Playback with the current master works as well (I did it with a distcc setup to compile the current git version - this was actually quite simple - if you're interested in more details on using MuseScore on the raspberry pi feel free to ask! I'll post more information about it if you like!) but the performance is quite worse than with 2.0.3. This is probably due to the increased accuracy of sample based volume control and dropped optimization - Fluidsynth in 2.0.3 removes voices that are extremely quiet or having a volume of 0 and do not change. Because of the different way volume works now I removed these optimizations. The tests of the raspberry pi showed that it might be worth it to restore them again. Also having more Fluidsynth threads might increase the performance on the RPi 2 since it has 4 cores and just 2 of them are actually used by MuseScore (and as far as I can see just one by Fluidsynth!).

So I have a linux setup, a windows setup, a OS X setup and a RPi setup - so I can test things now on all supported platforms.

Despite all what I wrote here I also worked on the MidiSpanners most functionalty is now implemented. But I like to clean up the code and change some things because I don't like how they implemented right now. All sound stuff is just implemented for Zerberus right now and I want some more GUI to setup things for the SoundBanks. I hope I can do another screencast and show you how awesome it is to work with soundbanks!

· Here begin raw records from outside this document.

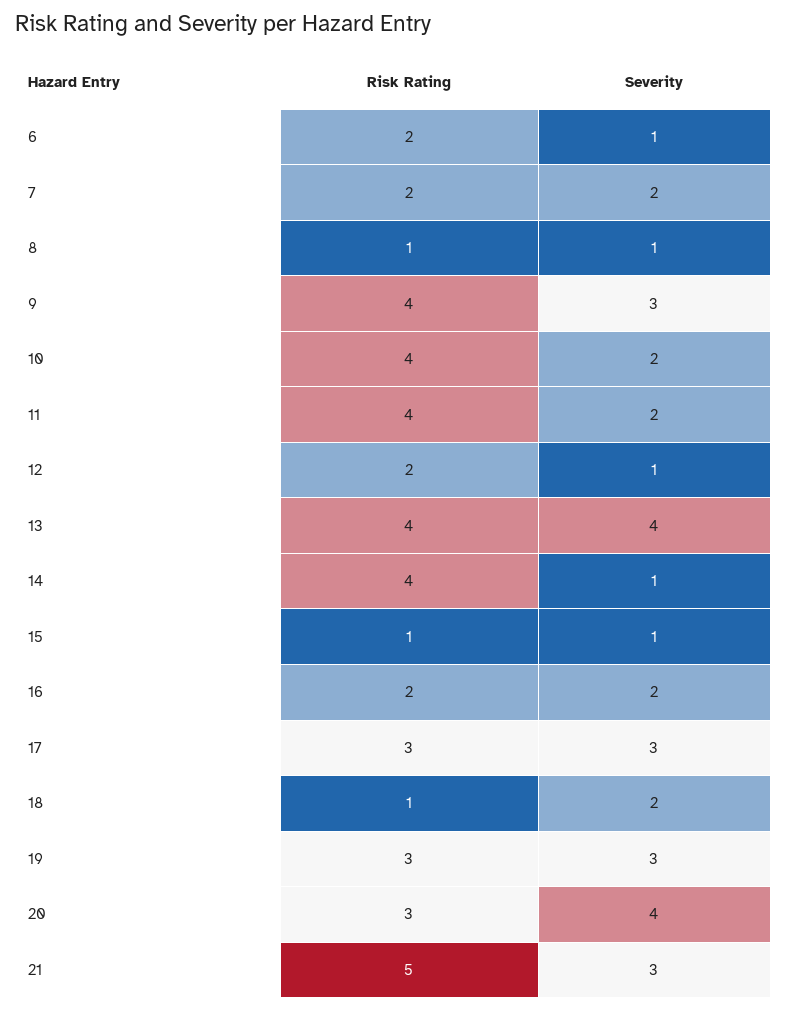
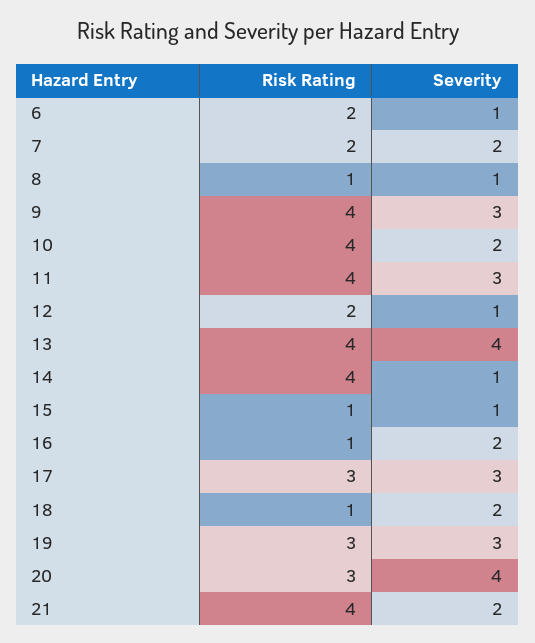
  {
    "Risk Rating": {
      "6": 2,
      "7": 2,
      "8": 1,
      "9": 4,
      "10": 4,
      "11": 4,
      "12": 2,
      "13": 4,
      "14": 4,
      "15": 1,
-     "16": 2,
+     "16": 1,
      "17": 3,
      "18": 1,
      "19": 3,
      "20": 3,
-     "21": 5
+     "21": 4
    },
    "Severity": {
      "6": 1,
      "7": 2,
      "8": 1,
      "9": 3,
      "10": 2,
-     "11": 2,
+     "11": 3,
      "12": 1,
      "13": 4,
      "14": 1,
      "15": 1,
      "16": 2,
      "17": 3,
      "18": 2,
      "19": 3,
      "20": 4,
-     "21": 3
+     "21": 2
    }
  }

Last but not least we started creating a google document containing information on freely available sfz files. (Some are free as in free beer and some are free as in free speech) Have a look here. Once we have enough information we might put it in the manual. Feel free to add comments to the document or in this blog!

The future plan for default soundfonts is starting of with a SFZ version of the current Fluidsynth soundfont and then start replacing things with VSCO because it is CC Zero.


Comments

The last sentence is very interesting. If the default sound library is in SFZ instead of SoundFont format, it seems to me that will require some extra work. The Zerberus synthesizer would need to load something like 200 SFZs at startup, rather than Fluid loading a single SF3 SoundFont, and the instrument list in instruments.xml would have to connect each instrument to its correct sounds in some way other than the current GM mapping. This is what you're thinking of?